Representative antipatterns

  • How to make distribution decisions with one offline score
  • A culture that reduces quality issues to issues of personal competency of the prompter
  • View user feedback (thumb down, re-question) only as a product indicator and exclude it from operational indicators
  • Operation that fixes the evaluation set and ignores data drift

Checklist- [ ] Are quality indicators decomposed and managed into accuracy/usefulness/safety/efficiency?

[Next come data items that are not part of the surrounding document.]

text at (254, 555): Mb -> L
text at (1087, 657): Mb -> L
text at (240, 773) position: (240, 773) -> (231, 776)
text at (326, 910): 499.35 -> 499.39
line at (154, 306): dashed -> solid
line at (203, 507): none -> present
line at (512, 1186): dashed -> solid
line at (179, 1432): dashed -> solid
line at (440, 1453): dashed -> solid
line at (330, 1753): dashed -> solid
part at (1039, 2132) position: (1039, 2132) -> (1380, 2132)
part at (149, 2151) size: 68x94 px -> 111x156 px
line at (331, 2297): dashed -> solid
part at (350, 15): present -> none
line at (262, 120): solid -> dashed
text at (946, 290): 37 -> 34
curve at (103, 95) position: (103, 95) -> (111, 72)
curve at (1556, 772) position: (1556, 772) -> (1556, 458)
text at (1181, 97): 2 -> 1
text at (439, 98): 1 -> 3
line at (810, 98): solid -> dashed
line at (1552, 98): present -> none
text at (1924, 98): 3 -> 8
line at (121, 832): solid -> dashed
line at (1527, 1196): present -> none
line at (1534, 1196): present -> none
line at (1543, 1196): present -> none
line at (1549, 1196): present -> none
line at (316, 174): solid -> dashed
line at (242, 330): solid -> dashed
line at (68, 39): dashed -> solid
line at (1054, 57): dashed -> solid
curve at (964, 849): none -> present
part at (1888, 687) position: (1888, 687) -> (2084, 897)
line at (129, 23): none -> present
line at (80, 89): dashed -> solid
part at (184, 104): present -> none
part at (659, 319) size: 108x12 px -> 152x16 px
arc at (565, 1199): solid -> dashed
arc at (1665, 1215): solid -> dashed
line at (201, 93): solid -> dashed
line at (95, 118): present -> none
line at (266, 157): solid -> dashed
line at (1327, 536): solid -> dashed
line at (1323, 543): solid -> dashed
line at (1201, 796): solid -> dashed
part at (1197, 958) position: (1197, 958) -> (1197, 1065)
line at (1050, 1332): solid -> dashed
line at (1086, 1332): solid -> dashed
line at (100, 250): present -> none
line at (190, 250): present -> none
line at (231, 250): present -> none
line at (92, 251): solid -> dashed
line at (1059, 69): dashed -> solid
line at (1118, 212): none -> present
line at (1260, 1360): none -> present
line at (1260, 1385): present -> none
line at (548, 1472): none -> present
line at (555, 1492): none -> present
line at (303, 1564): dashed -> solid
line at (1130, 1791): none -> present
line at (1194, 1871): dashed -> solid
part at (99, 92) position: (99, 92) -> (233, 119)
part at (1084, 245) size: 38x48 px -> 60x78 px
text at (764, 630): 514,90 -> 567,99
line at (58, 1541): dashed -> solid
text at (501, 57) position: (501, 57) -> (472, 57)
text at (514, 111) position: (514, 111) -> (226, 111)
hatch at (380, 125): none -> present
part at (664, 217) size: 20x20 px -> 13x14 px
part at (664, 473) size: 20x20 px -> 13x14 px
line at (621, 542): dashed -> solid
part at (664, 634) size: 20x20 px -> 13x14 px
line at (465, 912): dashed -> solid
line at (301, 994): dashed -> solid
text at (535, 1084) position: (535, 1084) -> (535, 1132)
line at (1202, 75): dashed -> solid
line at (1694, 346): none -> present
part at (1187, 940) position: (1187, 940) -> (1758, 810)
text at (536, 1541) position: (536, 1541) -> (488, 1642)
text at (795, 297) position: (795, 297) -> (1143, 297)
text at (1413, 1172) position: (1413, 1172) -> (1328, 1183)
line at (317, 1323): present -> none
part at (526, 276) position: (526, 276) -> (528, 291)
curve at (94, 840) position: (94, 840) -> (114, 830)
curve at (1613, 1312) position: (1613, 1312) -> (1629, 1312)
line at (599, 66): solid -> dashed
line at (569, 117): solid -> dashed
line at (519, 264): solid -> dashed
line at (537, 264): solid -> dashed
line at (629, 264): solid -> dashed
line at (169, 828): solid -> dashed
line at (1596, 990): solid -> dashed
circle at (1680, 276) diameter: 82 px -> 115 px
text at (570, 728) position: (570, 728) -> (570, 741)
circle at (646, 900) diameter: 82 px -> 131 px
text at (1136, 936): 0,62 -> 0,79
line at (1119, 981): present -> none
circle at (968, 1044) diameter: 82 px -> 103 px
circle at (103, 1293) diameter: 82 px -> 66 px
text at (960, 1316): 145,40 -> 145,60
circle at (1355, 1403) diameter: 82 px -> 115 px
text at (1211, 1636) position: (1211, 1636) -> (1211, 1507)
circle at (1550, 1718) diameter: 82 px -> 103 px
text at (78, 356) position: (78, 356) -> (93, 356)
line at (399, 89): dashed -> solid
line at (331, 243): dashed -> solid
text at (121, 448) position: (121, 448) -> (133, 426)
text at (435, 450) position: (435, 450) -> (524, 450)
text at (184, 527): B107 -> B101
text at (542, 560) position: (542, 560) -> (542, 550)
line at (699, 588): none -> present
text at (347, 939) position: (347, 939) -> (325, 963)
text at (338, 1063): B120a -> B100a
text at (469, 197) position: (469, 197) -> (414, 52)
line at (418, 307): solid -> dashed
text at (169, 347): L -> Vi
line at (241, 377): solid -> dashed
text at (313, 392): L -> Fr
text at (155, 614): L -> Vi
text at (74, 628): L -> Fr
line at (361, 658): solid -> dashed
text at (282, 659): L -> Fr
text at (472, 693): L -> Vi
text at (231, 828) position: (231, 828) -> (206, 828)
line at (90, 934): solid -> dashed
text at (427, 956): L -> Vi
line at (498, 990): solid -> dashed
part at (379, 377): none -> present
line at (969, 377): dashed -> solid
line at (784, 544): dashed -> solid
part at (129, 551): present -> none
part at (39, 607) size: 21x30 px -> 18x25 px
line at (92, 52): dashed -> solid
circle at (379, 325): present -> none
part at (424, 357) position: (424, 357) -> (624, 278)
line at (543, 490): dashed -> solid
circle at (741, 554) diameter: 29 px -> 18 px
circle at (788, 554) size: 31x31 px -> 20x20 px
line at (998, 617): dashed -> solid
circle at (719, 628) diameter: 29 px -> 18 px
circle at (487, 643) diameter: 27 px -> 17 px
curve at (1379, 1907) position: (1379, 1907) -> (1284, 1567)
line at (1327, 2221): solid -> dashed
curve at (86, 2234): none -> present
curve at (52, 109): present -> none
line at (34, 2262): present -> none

  • Does the distribution gate include both Golden + Adversarial + Drift sets?
  • Are online metrics (re-question rate, resolution rate, policy violation rate) linked to the prompt version?
  • Is a rollback or routing switch runbook prepared when a quality alarm occurs?
  • Is simultaneous deployment of prompt changes and policy changes controlled?
  • Are failure samples collected on a weekly basis and re-incorporated into the evaluation set?
  • Do you automatically verify that cost/delay improvement work is not accompanied by quality regression?

Summary

Prompt tuning can be the starting point for quality improvement, but it cannot be the end point. Operational quality comes from a loop consisting of evaluation set design, online feedback collection, regression detection, and deployment gates. Quality becomes a system when you can explain "why it gets better and when it gets worse" instead of just feeling "it looks good."

Next episode preview

The next part deals with reliability. Explains why retries, timeouts, fallbacks, and circuit breakers in LLM systems must be designed differently from regular APIs. In particular, the criteria for distinguishing between “cases where retries improve quality” and “cases where retries amplify failures” are organized into actual operating scenarios.